*Directive:* Reproduce every one of the entries below word for word, but leave out the pictures.

-=-=-

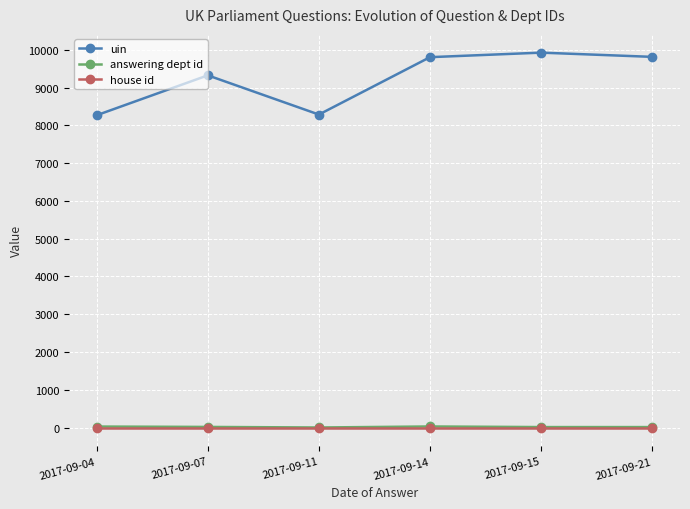

Where does the answering dept id series first go above 17?

2017-09-04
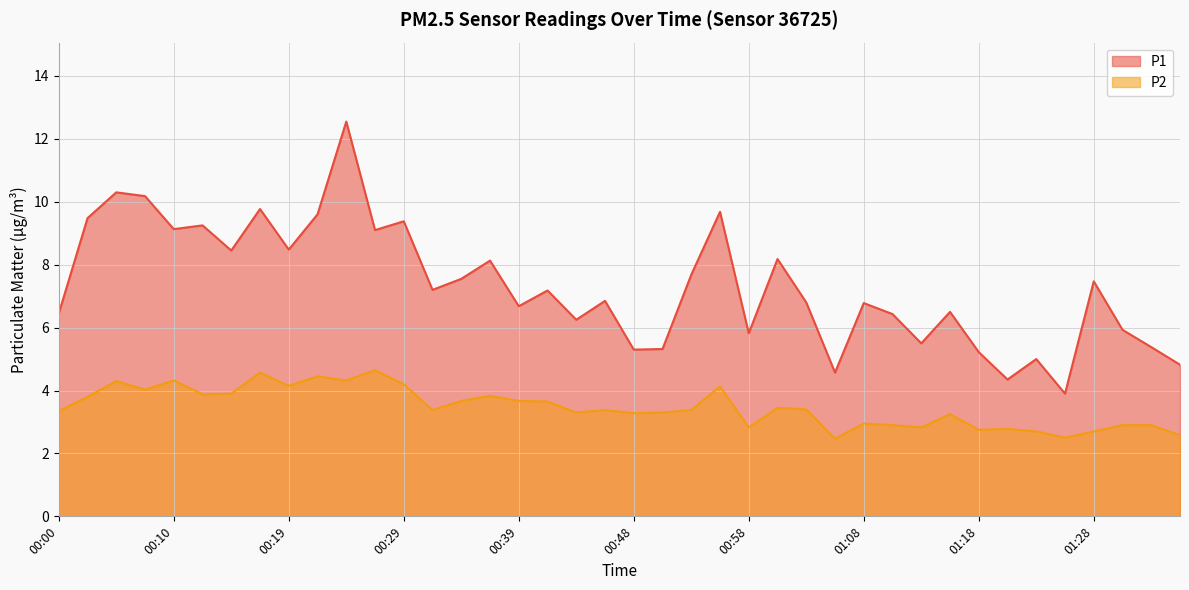

Rank the series by their maximum value, from lowest to highest.

P2, P1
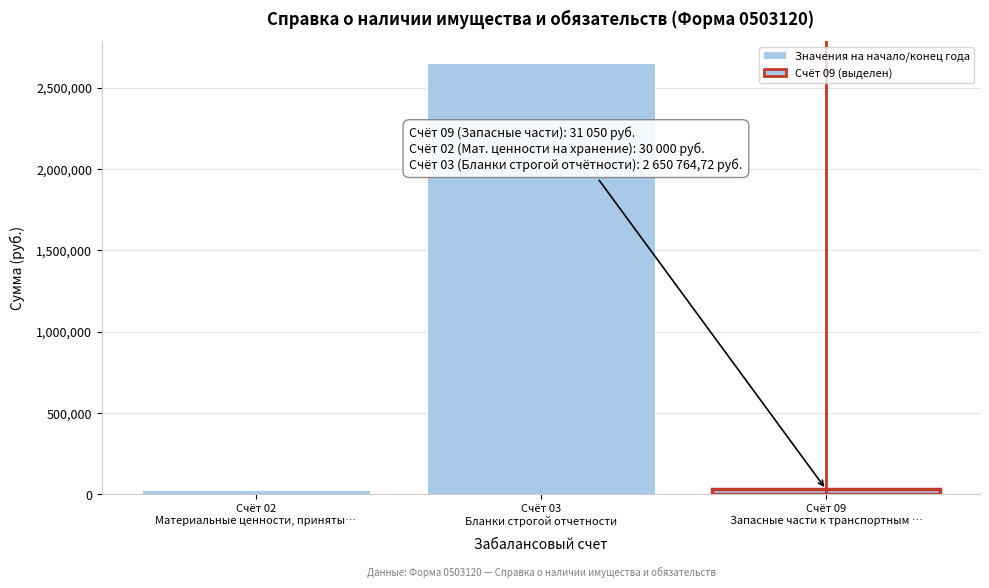

What is the greatest value displayed?

2650764.7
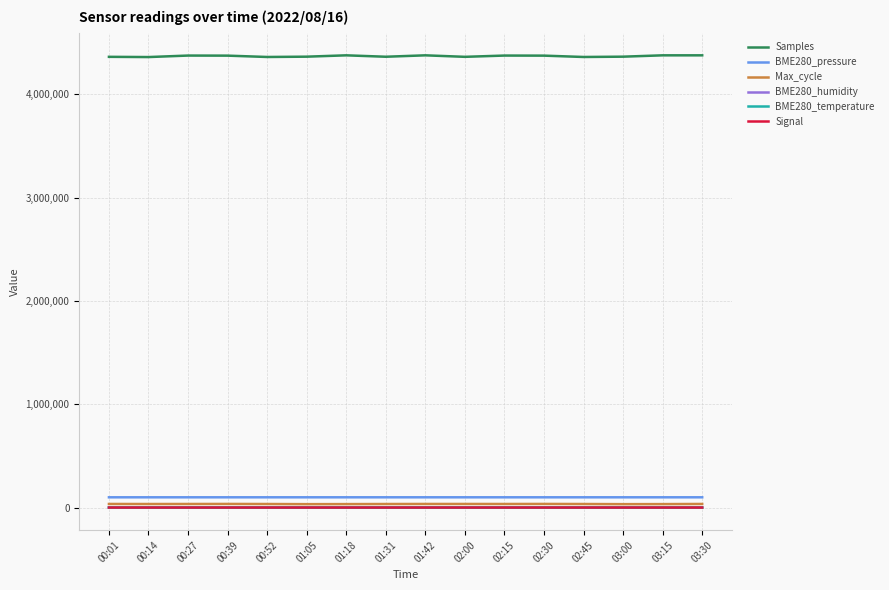

True or false: Signal and Samples cross at least once.

False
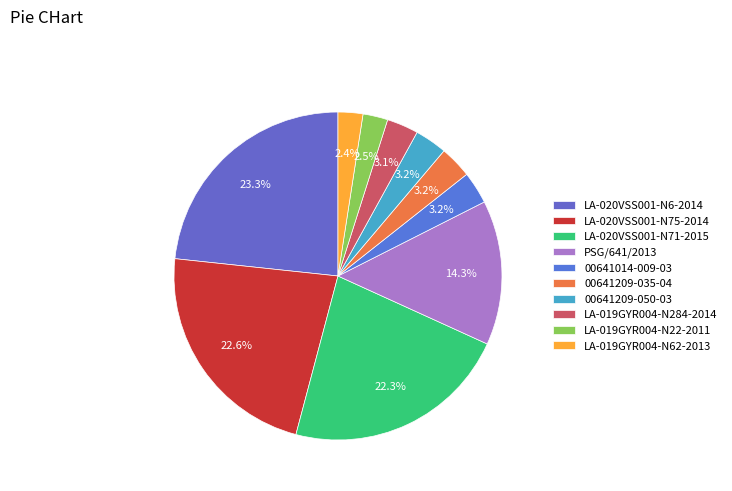

Is the sum of 00641209-035-04 and LA-020VSS001-N6-2014 greater than half?

No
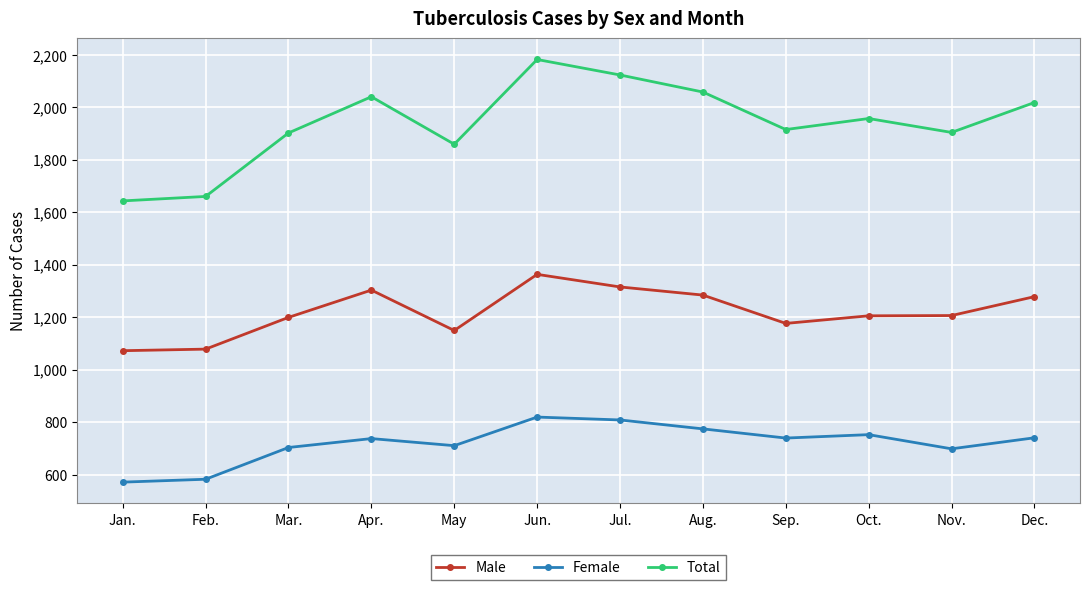

Rank the series by their average value, from highest to lowest.

Total, Male, Female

-=-=-

*Exercise output:*
Where does the answering dept id series first go above 17?

2017-09-04

Rank the series by their maximum value, from lowest to highest.

P2, P1

What is the greatest value displayed?

2650764.7

True or false: Signal and Samples cross at least once.

False

Is the sum of 00641209-035-04 and LA-020VSS001-N6-2014 greater than half?

No

Rank the series by their average value, from highest to lowest.

Total, Male, Female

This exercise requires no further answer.